**** Supplied material

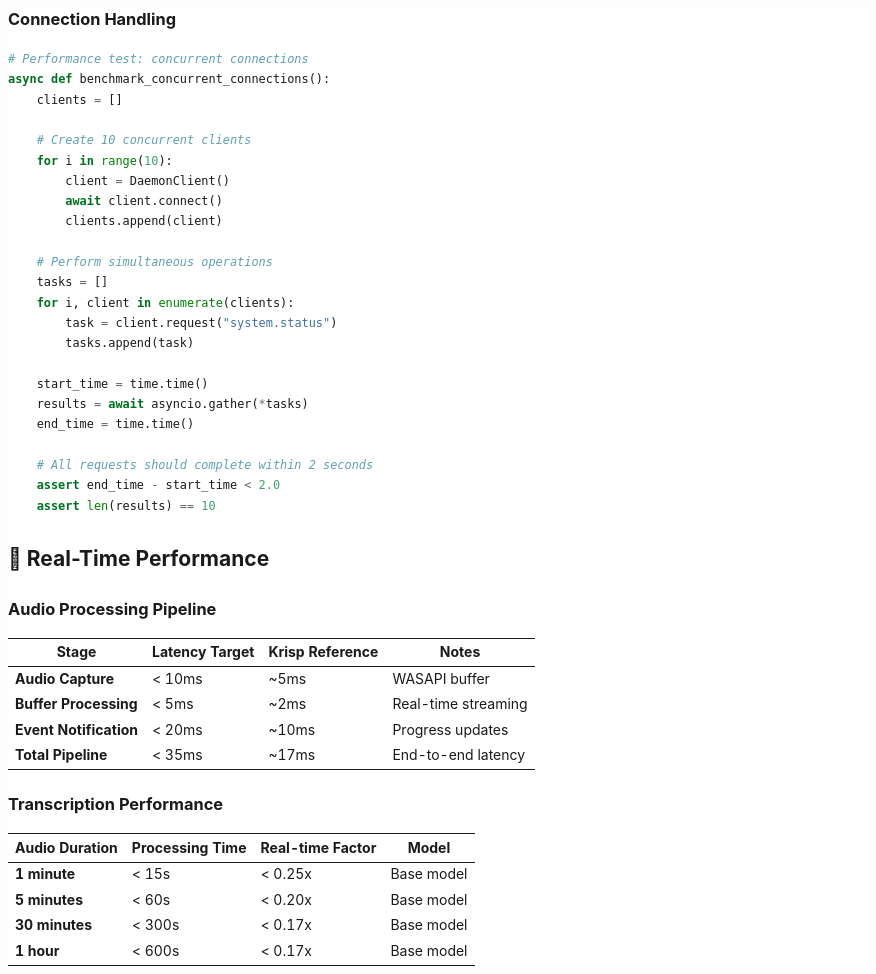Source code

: ### Connection Handling

```python
# Performance test: concurrent connections
async def benchmark_concurrent_connections():
    clients = []
    
    # Create 10 concurrent clients
    for i in range(10):
        client = DaemonClient()
        await client.connect()
        clients.append(client)
    
    # Perform simultaneous operations
    tasks = []
    for i, client in enumerate(clients):
        task = client.request("system.status")
        tasks.append(task)
    
    start_time = time.time()
    results = await asyncio.gather(*tasks)
    end_time = time.time()
    
    # All requests should complete within 2 seconds
    assert end_time - start_time < 2.0
    assert len(results) == 10
```

## 🚀 Real-Time Performance

### Audio Processing Pipeline

| Stage | Latency Target | Krisp Reference | Notes |
|-------|---------------|-----------------|-------|
| **Audio Capture** | < 10ms | ~5ms | WASAPI buffer |
| **Buffer Processing** | < 5ms | ~2ms | Real-time streaming |
| **Event Notification** | < 20ms | ~10ms | Progress updates |
| **Total Pipeline** | < 35ms | ~17ms | End-to-end latency |

### Transcription Performance

| Audio Duration | Processing Time | Real-time Factor | Model |
|----------------|----------------|------------------|-------|
| **1 minute** | < 15s | < 0.25x | Base model |
| **5 minutes** | < 60s | < 0.20x | Base model |
| **30 minutes** | < 300s | < 0.17x | Base model |
| **1 hour** | < 600s | < 0.17x | Base model |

********

Exercise →
Write down exactly the span of lines above from the one containing "Reference | Notes |" to the one containing "End-to-end latency |", both ends included.

Task result →
| Stage | Latency Target | Krisp Reference | Notes |
|-------|---------------|-----------------|-------|
| **Audio Capture** | < 10ms | ~5ms | WASAPI buffer |
| **Buffer Processing** | < 5ms | ~2ms | Real-time streaming |
| **Event Notification** | < 20ms | ~10ms | Progress updates |
| **Total Pipeline** | < 35ms | ~17ms | End-to-end latency |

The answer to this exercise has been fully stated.